La validité de l'agenda minimum pour la reconstruction nationale proposé par le professeur José Trindade est incontestable. Cependant, dans le contexte de parti politique institutionnel du Brésil, tel que décrit ci-dessus, c'est tout simplement impossible. Les avancées structurelles et civilisatrices seront pratiquement impossibles tant que les ministères seront traités comme une monnaie d'échange politique (et leurs services comme des faveurs du capital), tandis que les sièges politiques représentent des affaires lucratives pour les partis, tandis que les entreprises publiques sont utilisées comme instruments des partis politiques .
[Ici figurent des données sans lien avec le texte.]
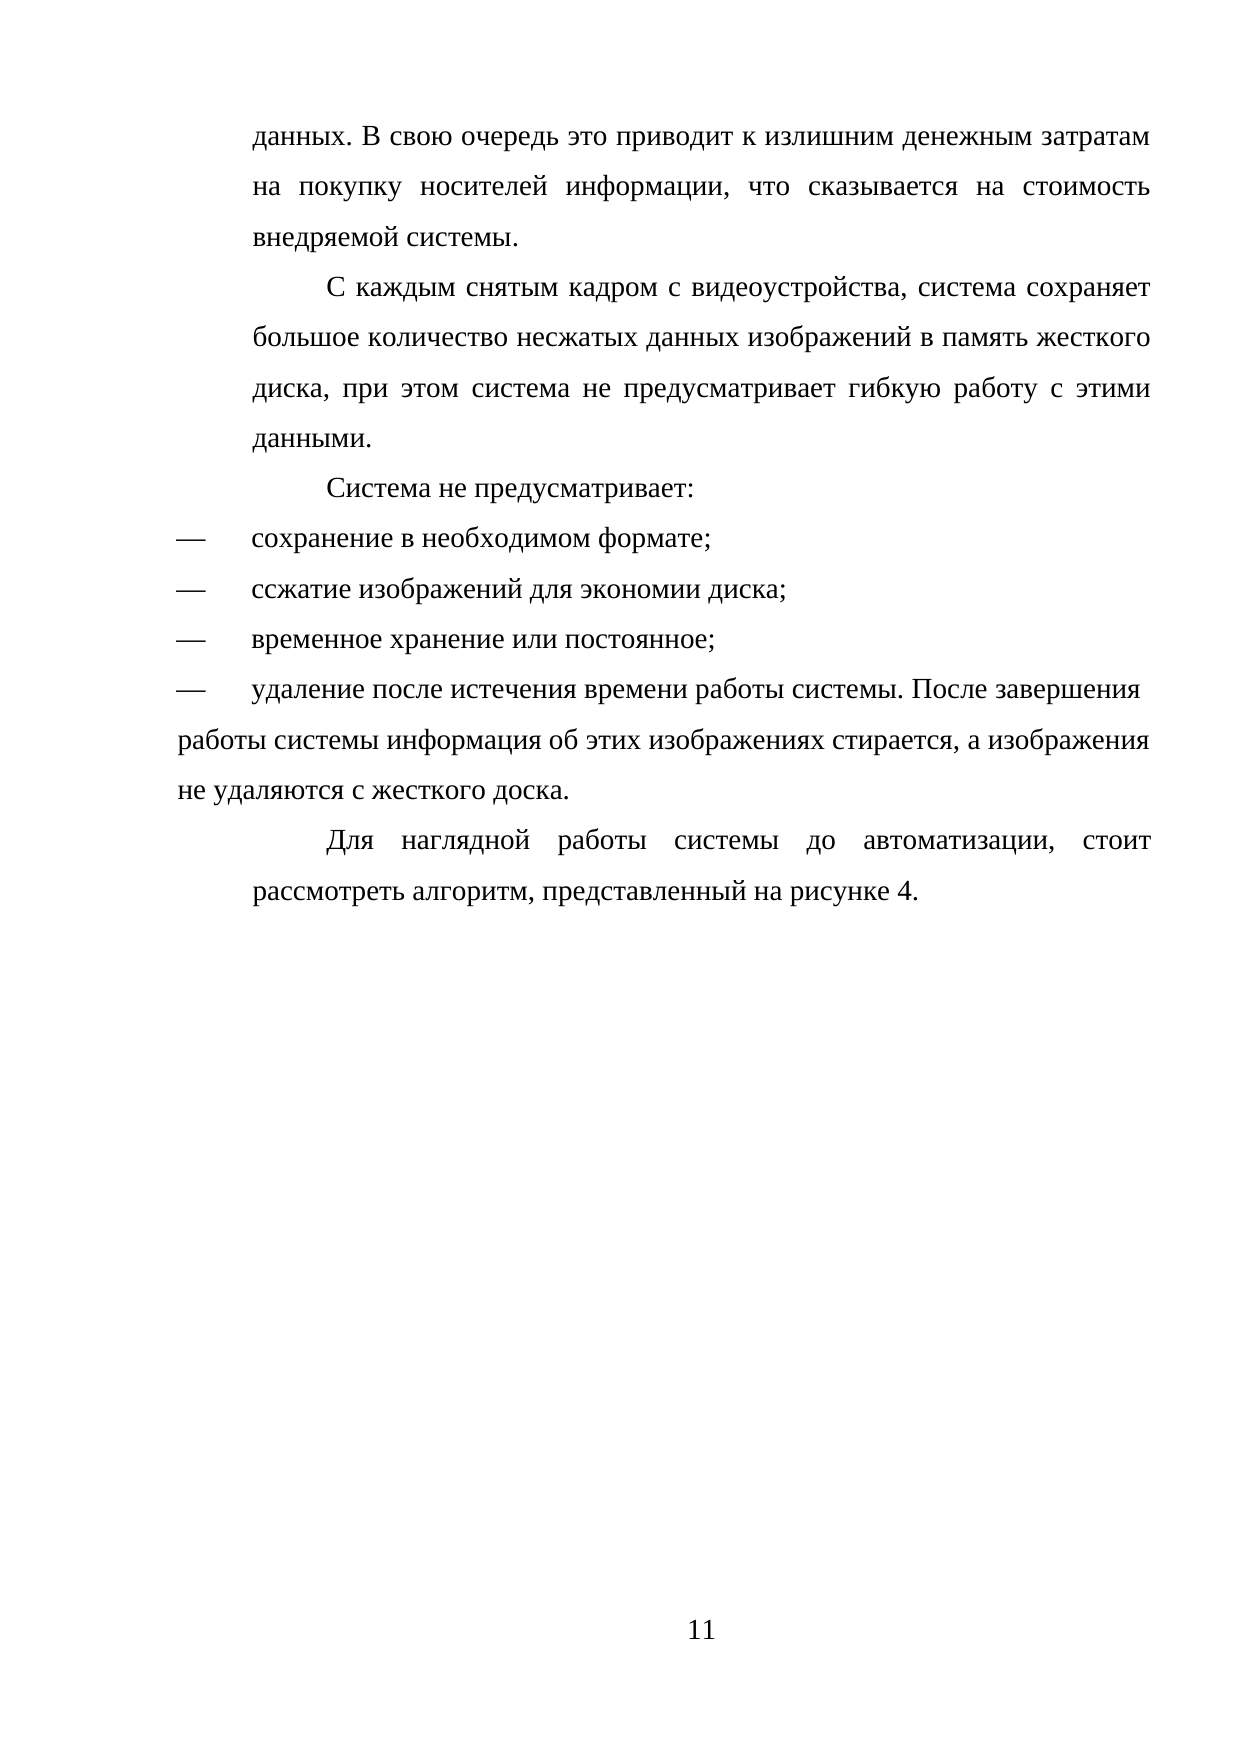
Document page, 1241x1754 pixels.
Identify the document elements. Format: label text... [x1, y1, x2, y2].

text Система не предусматривает: [252, 470, 1152, 504]
list сохранение в необходимом формате; [176, 521, 1152, 554]
text Для наглядной работы системы до автоматизации, стоит рассмотреть алгоритм, представленный на рисунке 4. [252, 822, 1152, 906]
list временное хранение или постоянное; [176, 621, 1152, 655]
text С каждым снятым кадром с видеоустройства, система сохраняет большое количество несжатых данных изображений в память жесткого диска, при этом система не предусматривает гибкую работу с этими данными. [252, 269, 1152, 453]
list удаление после истечения времени работы системы. После завершения работы системы информация об этих изображениях стирается, а изображения не удаляются с жесткого доска. [176, 672, 1152, 806]
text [252, 118, 1152, 252]
list cсжатие изображений для экономии диска; [176, 571, 1152, 604]
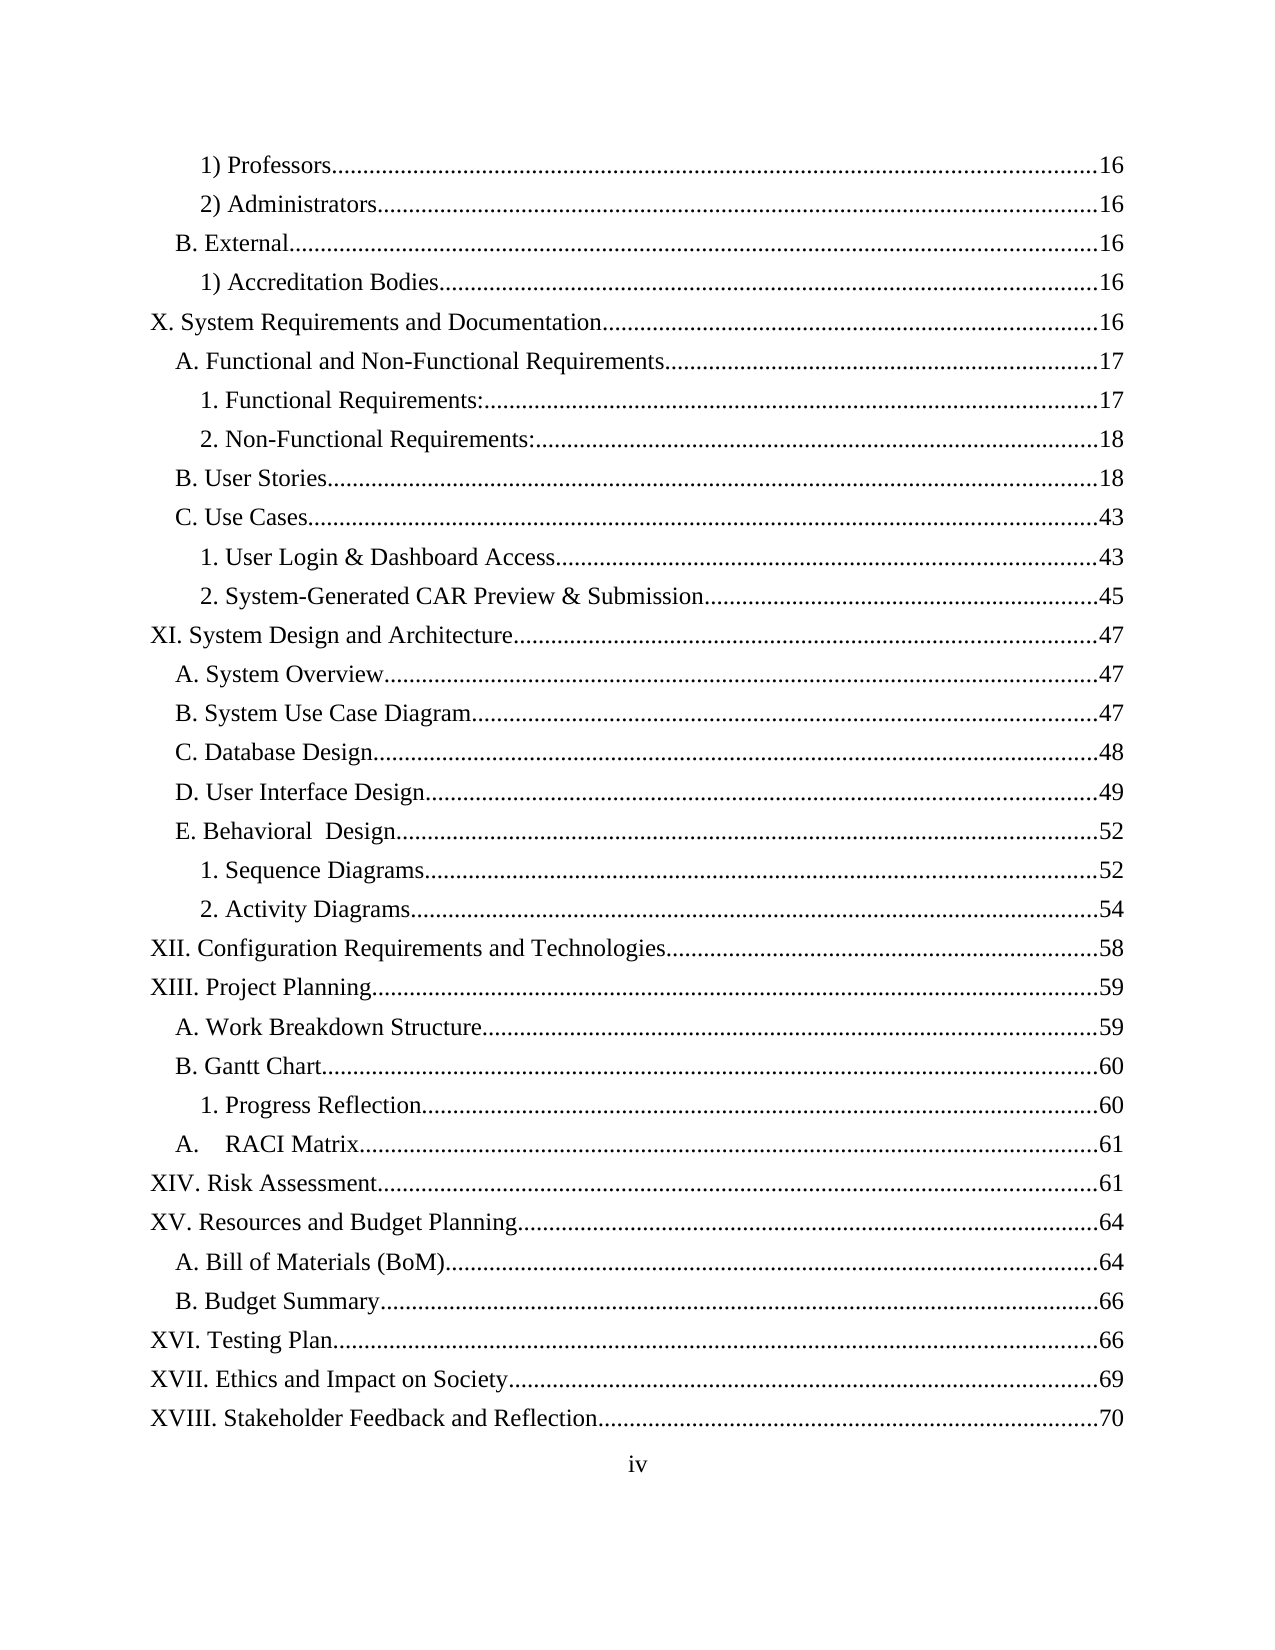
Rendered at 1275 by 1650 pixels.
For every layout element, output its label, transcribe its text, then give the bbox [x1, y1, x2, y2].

text E. Behavioral Design 52 [175, 816, 1125, 844]
text A. Functional and Non-Functional Requirements 17 [175, 346, 1125, 374]
text X. System Requirements and Documentation 16 [150, 307, 1125, 335]
text 1. Progress Reflection 60 [200, 1090, 1125, 1119]
text XIV. Risk Assessment 61 [150, 1168, 1125, 1197]
text A. Bill of Materials (BoM) 64 [175, 1247, 1125, 1275]
text 1) Professors 16 [200, 150, 1125, 179]
text B. User Stories 18 [175, 463, 1125, 492]
text XVI. Testing Plan 66 [150, 1325, 1125, 1354]
text XV. Resources and Budget Planning 64 [150, 1207, 1125, 1236]
text C. Database Design 48 [175, 737, 1125, 766]
text XI. System Design and Architecture 47 [150, 620, 1125, 649]
text XVII. Ethics and Impact on Society 69 [150, 1364, 1125, 1393]
text B. External 16 [175, 228, 1125, 257]
text 2. Activity Diagrams 54 [200, 894, 1125, 923]
text XII. Configuration Requirements and Technologies 58 [150, 933, 1125, 962]
text A. RACI Matrix 61 [175, 1129, 1125, 1158]
text 1. User Login & Dashboard Access 43 [200, 542, 1125, 570]
text 1. Sequence Diagrams 52 [200, 855, 1125, 884]
text 1. Functional Requirements: 17 [200, 385, 1125, 414]
text A. Work Breakdown Structure 59 [175, 1012, 1125, 1040]
text XIII. Project Planning 59 [150, 972, 1125, 1001]
text A. System Overview 47 [175, 659, 1125, 688]
text C. Use Cases 43 [175, 502, 1125, 531]
text 2) Administrators 16 [200, 189, 1125, 218]
text B. System Use Case Diagram 47 [175, 698, 1125, 727]
text 2. Non-Functional Requirements: 18 [200, 424, 1125, 453]
text B. Budget Summary 66 [175, 1286, 1125, 1314]
text XVIII. Stakeholder Feedback and Reflection 70 [150, 1403, 1125, 1432]
text D. User Interface Design 49 [175, 777, 1125, 805]
text 2. System-Generated CAR Preview & Submission 45 [200, 581, 1125, 609]
text 1) Accreditation Bodies 16 [200, 267, 1125, 296]
text B. Gantt Chart 60 [175, 1051, 1125, 1079]
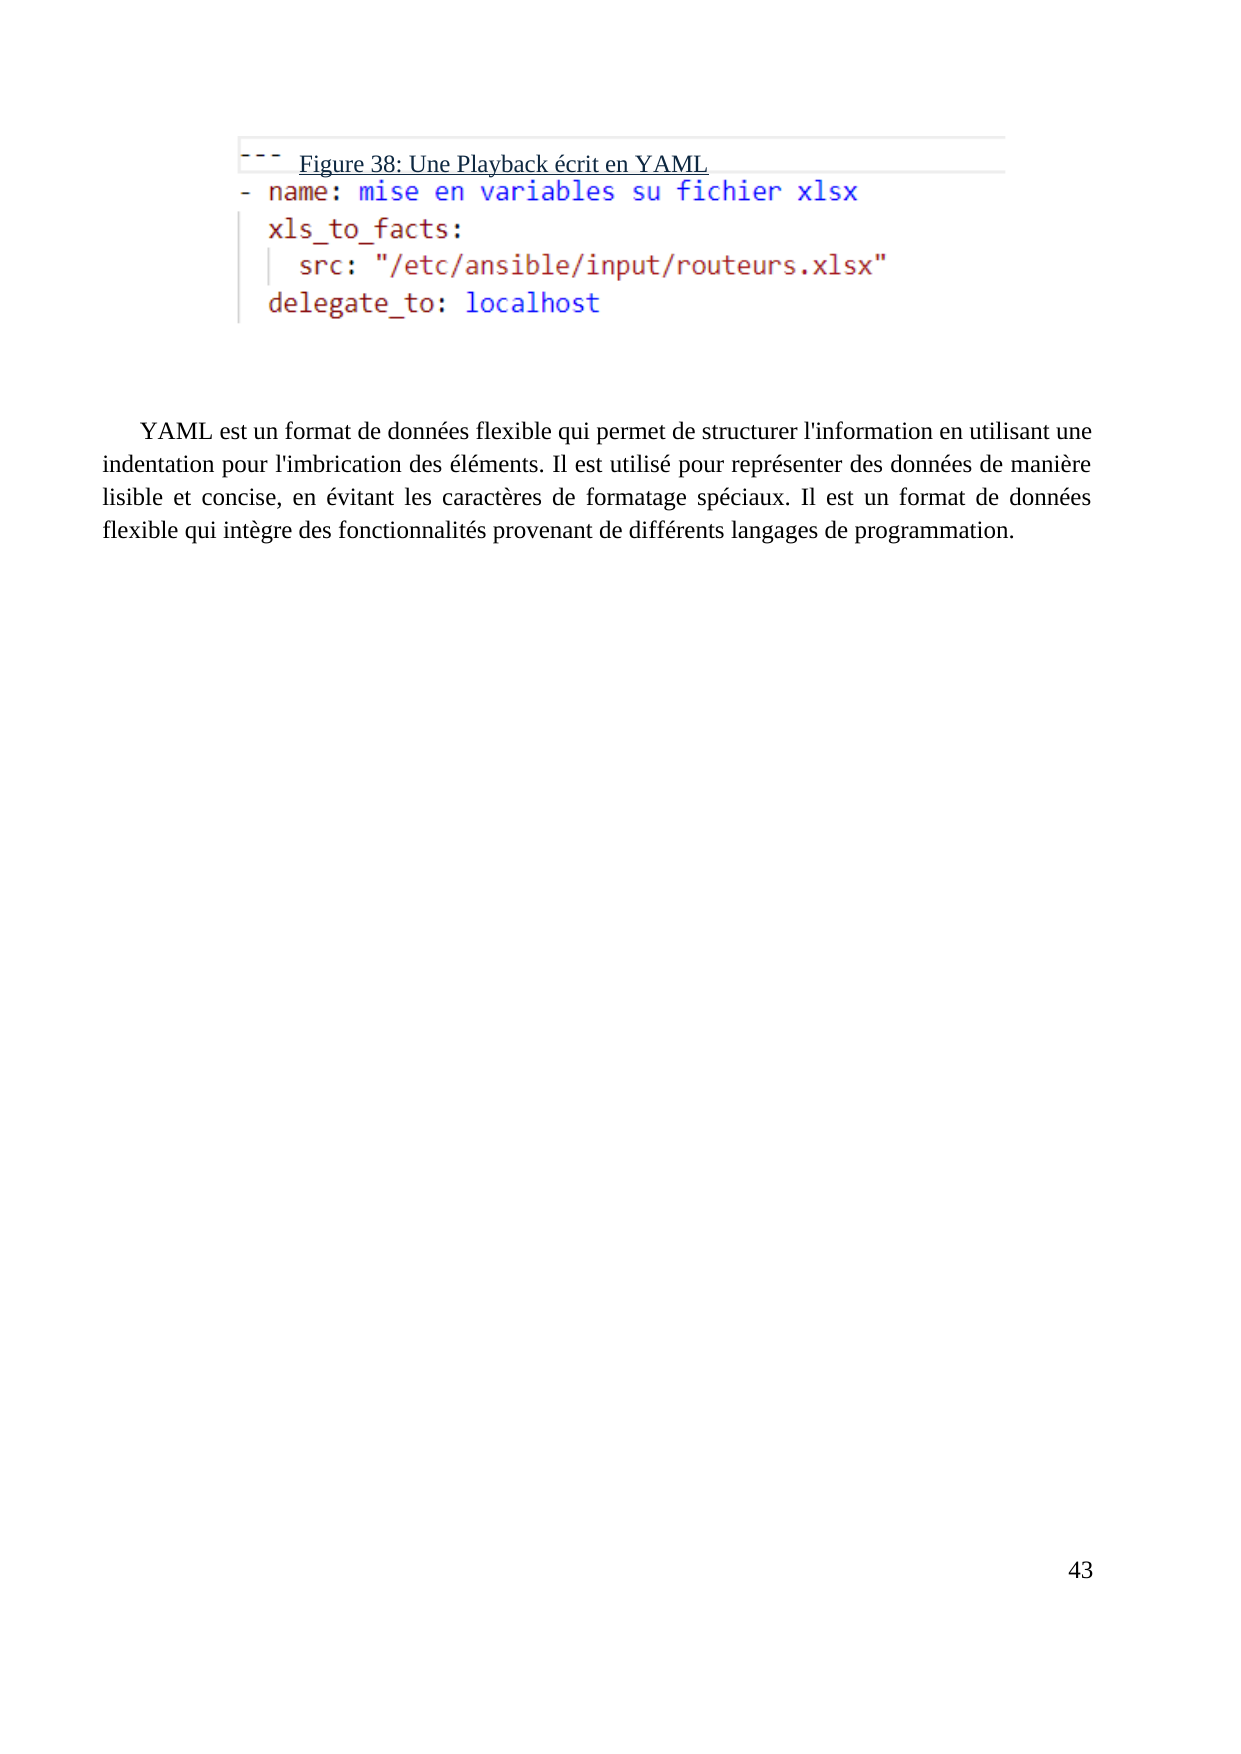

Comment modifier un système de partis dans lequel le fonds électoral vaut 5,7 milliards de R$ ? Quel parti politique sera intéressé ? Comment établir un gouvernement avec un projet national quand les ministères et les entreprises publiques sont mis en gage par des intérêts partisans ? Lorsque nous avons un Congrès national qui légifère pour l'échange de faveurs électorales (15,9 milliards de reais rien qu'en amendements parlementaires, en 2021) et fonctionne à travers un système politique visant à protéger les élites. Quoi qu'il en soit, lorsque nous avons un exécutif qui définit les membres de la plus haute instance du pouvoir judiciaire brésilien.
La question qui se pose immédiatement est : voulons-nous vraiment être un pays différent ? Alors : et si on veut, a-t-on assez de force pour casser cette dépendance de trajectoire ? Et encore : notre élite économique et politique (qui n'a jamais su comprendre le sens de nation) a-t-elle intérêt à un autre pays ? Est-ce le Brésil que nous avons et que nous aurons toujours ? Il n'y a pas d'autre voie que celle de la révolution. Révolution de notre État (à tous les niveaux de gouvernement et de pouvoirs) et de notre système de partis politiques pour que s'instaure une nouvelle institutionnalité qui nous libère une fois pour toutes de notre héritage colonial (sous-développement et dépendance) et de son mauvais physiologisme. Mais, honnêtement, je ne vois pas de mouvements sociaux, de syndicats ou de partis politiques avec suffisamment de vision ou d'organisation pour réveiller et élever notre peuple. Le plus probable est que nous resterons ce que nous avons toujours été : un Tupiniquim Frankenstein. Pour le bien des générations futures, j'espère que non !
*José Micaelson Lacerda Morais est professeur au département d'économie de l'URCA. Auteur, entre autres livres, de Capitalisme et révolution de la valeur : apogée et anéantissement.